ABD Özel Kuvvetler Komutanı Orgeneral Raymond Thomas 2017’de ABD’nin önemli düşünce kuruluşlarından Aspen Enstitüsü’nde gerçekleştirilen toplantıda YPG’ye isim değiştirme tavsiyesinde bulunduklarını, bunun üzerine örgütün adının “Suriye Demokratik Güçleri” olarak değiştirildiğini itiraf etmişti. Harflerle oynayarak bir meşruiyet elde etme çabasında olan terör örgütü PKK-PYD/SDG geçtiğimiz günlerde Suriye’nin kuzeyinde sözde Rojava özerk cumhuriyeti kurduğunu açıklayarak ülkemizi hedef alan sözde bir harita yayınlamıştır. Terör örgütü PKK-YPG/SDG’nin sözde yayınladığı harita açıkça ayaklarımızın altındadır.

Suriye’nin kuzeyinde terör örgütü PKK-YPG’nin özellikle enerji bölgelerinde yaşayan Arap, Kürt ve Türkmen nüfusu bölgede hedef alarak sadece oradaki 350 bin Kürt’ün ülkemize, 400 bin Kürt’ün ise Irak’a zorla göç ettirilmesi bölgedeki tapu ve nüfus daireleri başta olmak üzere arşivlerin yakılarak demografik müdahaleler yapılması ve özellikle masumların katledilmesi ve işgal çalışmaları hususlarında, konularında İsrail’in bugün yaptıklarıyla bizzat örtüşme söz konusu olduğunu burada ifade etmek istiyorum. En önemli benzerliklerden bir tanesi de ABD tarafından ikisinin de finanse edilip silah ve her türlü destekle, lojistik destekle donatılması ve yapılandırılmasıdır. Biliyoruz ki Filistin’de üzerine bombalar yağan masumlar bomba yağdığında “Allah’ım bize yardım et.” diye ellerini açarken PKK-PYD/YPG’nin başına bombalar yağdığında “Amerika bize yardım et.” diye feryatlar, figanlar yükselmektedir.

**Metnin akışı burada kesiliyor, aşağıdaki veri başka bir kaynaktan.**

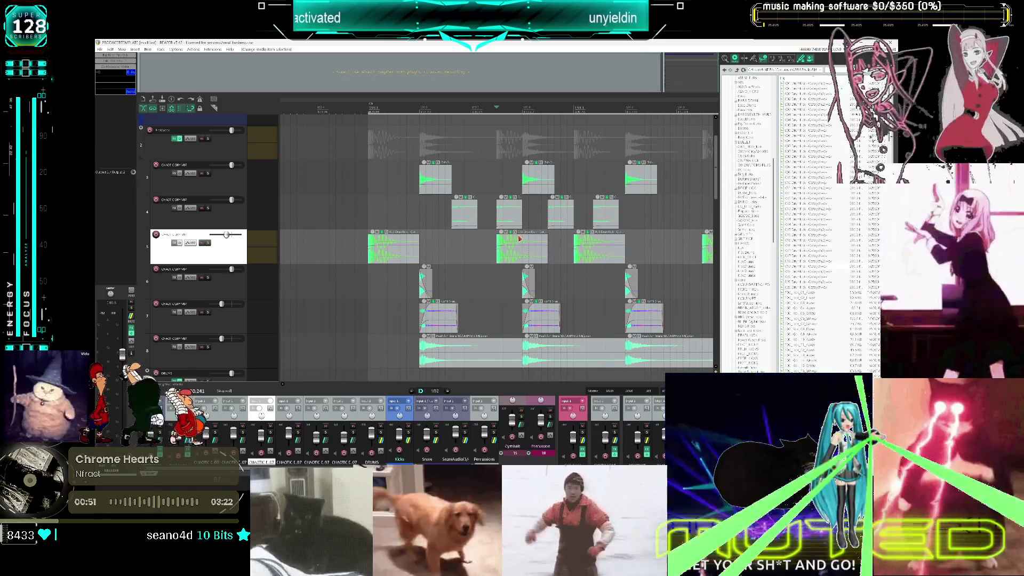
drag(548, 246, 522, 247)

Burada kimin nereye güvendiği, kimin nerenin elemanı olduğu açıkça ortadadır. Türkiye Cumhuriyeti devleti, ülkesi ve milletiyle bölünmez bir bütündür ve üzerine gelen tehdit ve tehlikelere karşı gerekli cevabı bugüne kadar vermiş ve vermeye de muktedir olacaktır.

12 Kasım 2021’de İstanbul’da düzenlenen 8’inci Liderler Zirvesi’nde “Türk Konseyi” adını “Türk Devletleri Teşkilatı” olarak almış ve Türk devletleri arasında siyasi, kültürel, ekonomik, ticari alanlar başta olmak üzere Türk Dünyası 2040 Vizyonu doğrultusunda önemli kararlar alınmıştır. Kasım 2021 tarihinde gerçekleşen İstanbul Zirvesi’ne ilk kez gözlemci ülke statüsünde katılan Türkmenistan’ın 11 Kasım 2022’de gerçekleştirilen 9’uncu Türk Devletleri Teşkilatı Semerkant Zirvesi’nde tam üye olacağı duyurulmuş, Kuzey Kıbrıs Türk Cumhuriyeti ise Teşkilata gözlemci üye olarak katılmıştır.

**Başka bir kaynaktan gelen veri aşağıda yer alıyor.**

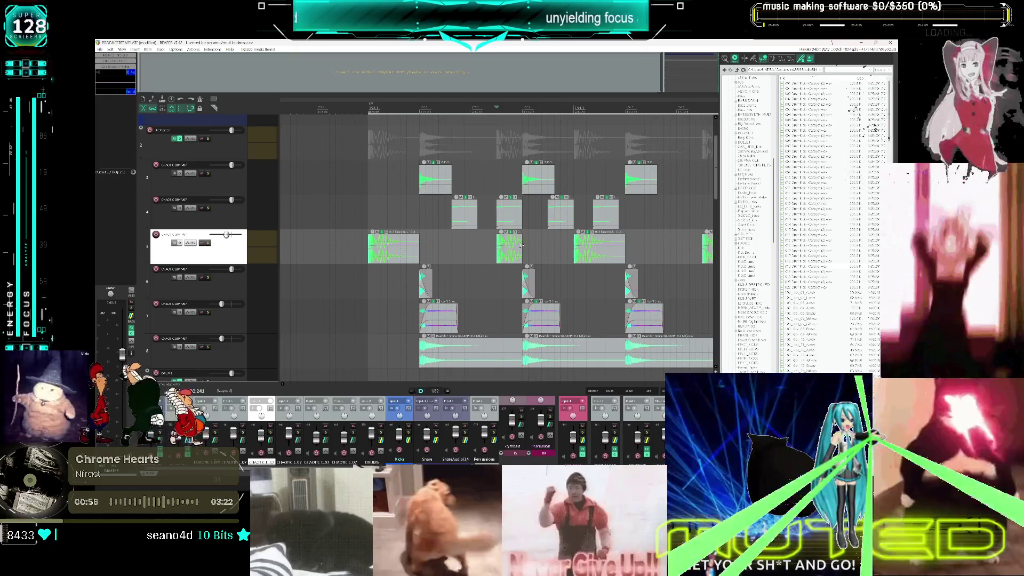
click(520, 245)
key(ctrl+c)
key(ctrl+v)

3 Kasım 2023 tarihinde Türk Devletleri Teşkilatı 10’uncu Zirvesi Kazakistan’ın başkenti Astana’da düzenlenecektir. 10’uncu Zirve’de görüşülmesi beklenen önemli konulardan birisi de KKTC’nin -Kuzey Kıbrıs Türk Cumhuriyeti’nin- birliğe üye olarak katılması meselesi olacaktır. Böyle bir ilki Türk Devletleri Teşkilatının yapması son derece önemli olacaktır. Kuzey Kıbrıs Türk Cumhuriyeti’nin meşru bir devlet olması uluslararası hukuk açısından son derece doğrudur; bunun ilk tanıyanının da uluslararası bir yapı olarak Türk Devletleri Teşkilatı olması hepimizde büyük bir memnuniyet uyandıracaktır. Kuzey Kıbrıs Türk Cumhuriyeti Cumhurbaşkanı Sayın Ersin Tatar’ın bu noktada göstermiş olduğu çabaları takdirle takip etmekteyiz.